To detect the aforementioned money laundering schemes, the data anomaly detection solution examines the underlying data to pinpoint incongruities, clustering like-transactions together. Programmed to identify transactions under $10,000, the tool might highlight, say, if similar sums are deposited in a large number of banks across geographies, instantly detecting this atypical interrelationship. As a result, the customary latency time between when an investigator receives a transaction report and subsequently conducts a hindsight analysis is vastly reduced. “The transaction now comes in and is immediately scored by the tool,” Bryan says.

To test the tool’s ability to identify suspicious and possibly fraudulent activity, Crowe recently used the solution to analyze more than 16,000 contracts from a large telecommunications company. “With human analysts, the project took five professionals four months to complete,” says Bryan. “The machine learning tool enabled professionals to focus their time on investigating only the top 5% of transactions within one month, culminating in a 95% reduction in the amount of data the professionals needed to review, saving significant time and costs.”

Turning The Tide

That’s good news for companies (and bad news for fraudsters). “I’m confident we have a game-changer here,” Bass says.

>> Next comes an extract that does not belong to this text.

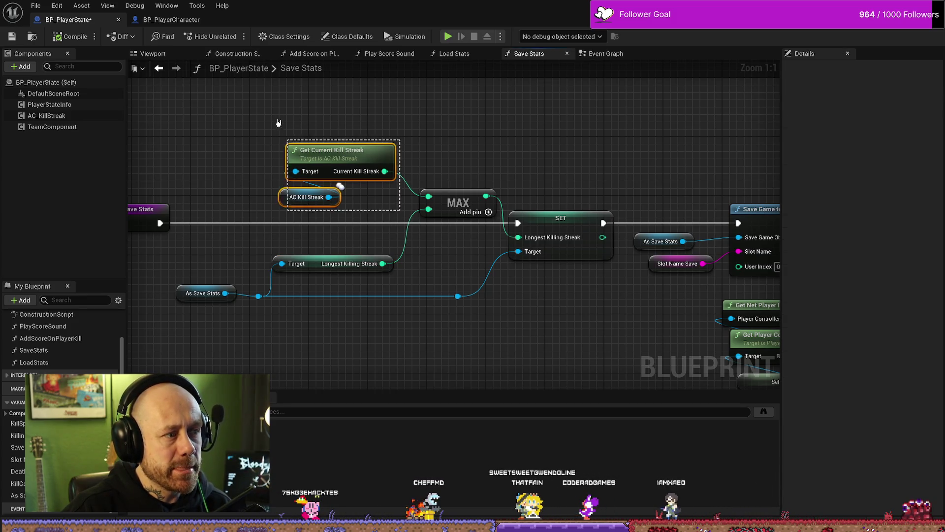
{"action": "left_click", "coordinate": [318, 262]}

Having successfully tested and used the tool internally, Crowe recently made it available as both a standalone software product and an add-on to clients’ existing accounting systems. The technology doesn’t just assist in detecting potentially fraudulent activities; it also illuminates human errors that could result in accounting mistakes.

“What Justin’s team has developed is what we in forensic accounting call ‘the brains,’” says Bryan. “It is industry agnostic, in the sense that it can be used in the healthcare space to look at fraudulent billing, in insurance to examine suspicious workers’ compensation claims, in manufacturing to look at fraudulent purchasing and in academia for a university to scope out fraud or errors in their expense processes.”

Since the tool enables continuous monitoring, as opposed to a one-time look back at data, Bryan says it presents the vital opportunity to improve the accuracy of financial statements across the board. “The tool finds things we couldn’t find using our rules-based investigatory procedures,” he acknowledges. “Now we’re leveraging technology to do what we’re good at — only much better.

Russ Banham is a Pulitzer-nominated financial journalist and best-selling author.